→ Data supplied
******
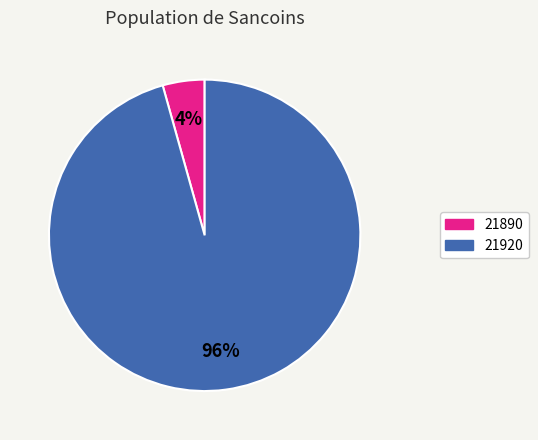

Rank the categories by value from lowest to highest.

21890, 21920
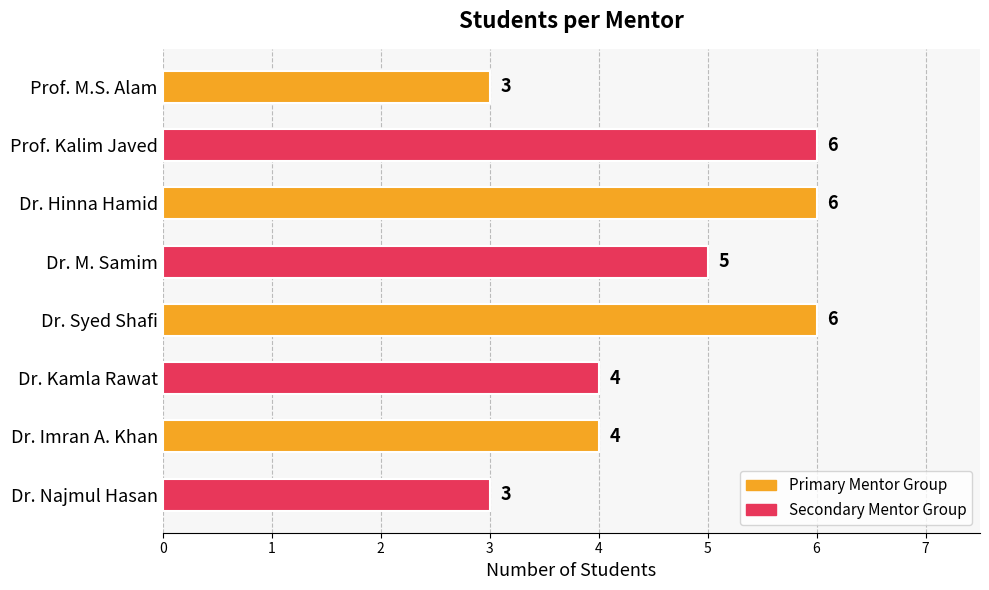

Approximately how many times larger is the value at Dr. Najmul Hasan compared to Dr. M. Samim?

0.6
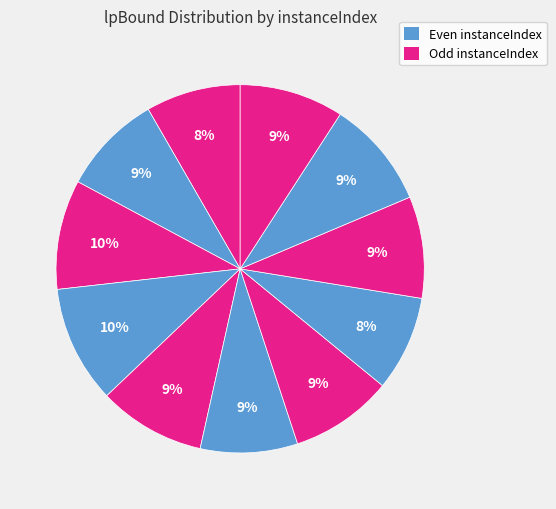

Count the number of slices in the pie.

11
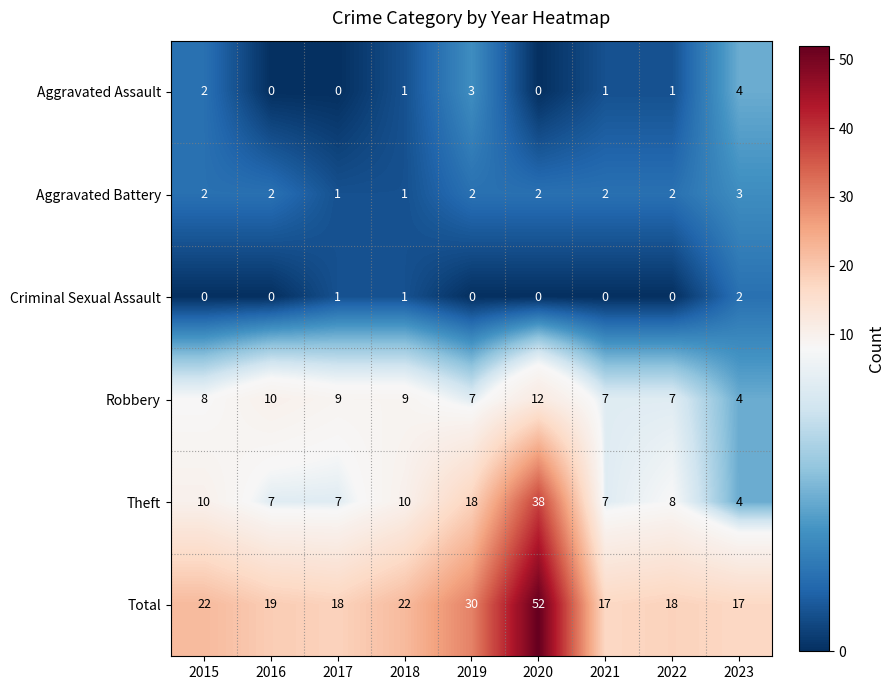

At which category is the sum across all series the highest?

2020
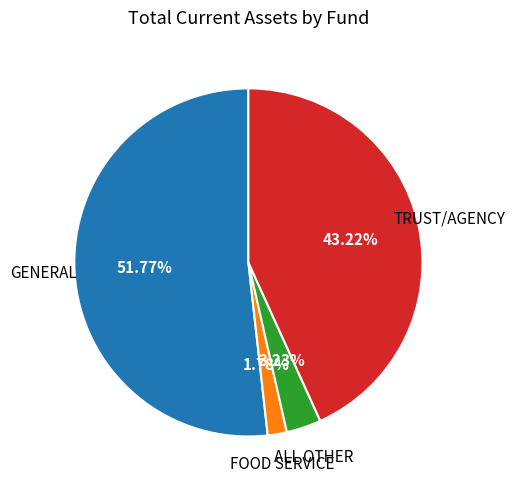

Approximately how many times larger is the value at GENERAL compared to TRUST/AGENCY?

1.2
******
→ What is expected
Can you convert all of the entries above into a JSON list of strings, with one string per line, blank lines skipped and the pictures left out?

→ Result of the exercise
[
  "Rank the categories by value from lowest to highest.",
  "21890, 21920",
  "Approximately how many times larger is the value at Dr. Najmul Hasan compared to Dr. M. Samim?",
  "0.6",
  "Count the number of slices in the pie.",
  "11",
  "At which category is the sum across all series the highest?",
  "2020",
  "Approximately how many times larger is the value at GENERAL compared to TRUST/AGENCY?",
  "1.2"
]